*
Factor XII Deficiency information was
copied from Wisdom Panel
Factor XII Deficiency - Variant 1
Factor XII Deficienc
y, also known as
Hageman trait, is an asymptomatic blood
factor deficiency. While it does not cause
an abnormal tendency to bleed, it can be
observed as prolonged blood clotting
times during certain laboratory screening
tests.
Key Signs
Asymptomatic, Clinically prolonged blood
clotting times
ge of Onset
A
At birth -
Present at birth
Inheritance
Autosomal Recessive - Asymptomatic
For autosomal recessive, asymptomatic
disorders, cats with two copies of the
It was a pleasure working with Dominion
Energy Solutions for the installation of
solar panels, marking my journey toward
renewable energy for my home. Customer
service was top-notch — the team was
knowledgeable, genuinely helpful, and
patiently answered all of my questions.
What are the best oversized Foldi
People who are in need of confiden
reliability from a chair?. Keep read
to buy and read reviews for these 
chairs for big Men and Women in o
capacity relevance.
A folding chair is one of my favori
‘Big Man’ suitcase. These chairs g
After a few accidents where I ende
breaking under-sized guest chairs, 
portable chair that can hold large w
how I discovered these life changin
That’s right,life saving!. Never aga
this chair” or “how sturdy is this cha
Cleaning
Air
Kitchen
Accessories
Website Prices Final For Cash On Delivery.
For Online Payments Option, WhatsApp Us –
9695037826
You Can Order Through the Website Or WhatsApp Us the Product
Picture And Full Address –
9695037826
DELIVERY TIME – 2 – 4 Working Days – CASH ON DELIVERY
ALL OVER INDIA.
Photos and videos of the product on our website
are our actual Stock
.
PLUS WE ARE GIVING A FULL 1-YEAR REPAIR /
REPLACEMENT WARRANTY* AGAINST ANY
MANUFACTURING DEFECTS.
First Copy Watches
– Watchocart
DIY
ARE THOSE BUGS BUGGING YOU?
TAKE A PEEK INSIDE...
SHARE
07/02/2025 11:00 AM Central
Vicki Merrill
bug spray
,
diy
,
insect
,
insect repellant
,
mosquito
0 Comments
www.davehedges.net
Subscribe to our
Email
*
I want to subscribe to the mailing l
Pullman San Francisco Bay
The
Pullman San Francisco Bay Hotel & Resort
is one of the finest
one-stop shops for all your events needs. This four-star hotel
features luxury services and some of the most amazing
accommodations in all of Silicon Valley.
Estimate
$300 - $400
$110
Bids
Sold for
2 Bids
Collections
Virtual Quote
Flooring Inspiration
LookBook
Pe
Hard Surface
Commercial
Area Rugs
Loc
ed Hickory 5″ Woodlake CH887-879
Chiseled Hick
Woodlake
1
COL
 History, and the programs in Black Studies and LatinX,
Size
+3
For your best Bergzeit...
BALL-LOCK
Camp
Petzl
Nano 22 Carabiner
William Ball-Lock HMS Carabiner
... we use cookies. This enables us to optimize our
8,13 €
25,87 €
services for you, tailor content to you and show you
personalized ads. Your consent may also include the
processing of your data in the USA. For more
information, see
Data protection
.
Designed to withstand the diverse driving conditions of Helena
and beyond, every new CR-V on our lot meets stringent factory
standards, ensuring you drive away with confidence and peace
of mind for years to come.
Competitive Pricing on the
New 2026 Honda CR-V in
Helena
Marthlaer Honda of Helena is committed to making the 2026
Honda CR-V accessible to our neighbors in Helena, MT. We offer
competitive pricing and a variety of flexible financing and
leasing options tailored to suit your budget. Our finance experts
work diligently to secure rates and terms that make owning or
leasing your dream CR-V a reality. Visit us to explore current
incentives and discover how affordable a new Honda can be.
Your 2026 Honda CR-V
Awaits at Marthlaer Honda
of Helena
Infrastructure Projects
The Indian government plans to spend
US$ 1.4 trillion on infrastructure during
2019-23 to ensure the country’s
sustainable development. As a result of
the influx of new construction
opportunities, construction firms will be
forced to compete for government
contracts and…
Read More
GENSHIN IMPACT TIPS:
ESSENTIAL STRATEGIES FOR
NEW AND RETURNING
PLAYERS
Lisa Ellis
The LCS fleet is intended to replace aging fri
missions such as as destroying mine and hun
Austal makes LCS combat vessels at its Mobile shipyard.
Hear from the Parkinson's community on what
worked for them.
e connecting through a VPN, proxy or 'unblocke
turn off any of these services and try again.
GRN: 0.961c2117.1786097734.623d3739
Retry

□ □ □ □ □

▸ Assignment
Reproduce the entries word for word, from the start through the line that contains "breaking under-sized guest", with both ends included.

▸ Task output
*
Factor XII Deficiency information was
copied from Wisdom Panel
Factor XII Deficiency - Variant 1
Factor XII Deficienc
y, also known as
Hageman trait, is an asymptomatic blood
factor deficiency. While it does not cause
an abnormal tendency to bleed, it can be
observed as prolonged blood clotting
times during certain laboratory screening
tests.
Key Signs
Asymptomatic, Clinically prolonged blood
clotting times
ge of Onset
A
At birth -
Present at birth
Inheritance
Autosomal Recessive - Asymptomatic
For autosomal recessive, asymptomatic
disorders, cats with two copies of the
It was a pleasure working with Dominion
Energy Solutions for the installation of
solar panels, marking my journey toward
renewable energy for my home. Customer
service was top-notch — the team was
knowledgeable, genuinely helpful, and
patiently answered all of my questions.
What are the best oversized Foldi
People who are in need of confiden
reliability from a chair?. Keep read
to buy and read reviews for these 
chairs for big Men and Women in o
capacity relevance.
A folding chair is one of my favori
‘Big Man’ suitcase. These chairs g
After a few accidents where I ende
breaking under-sized guest chairs, 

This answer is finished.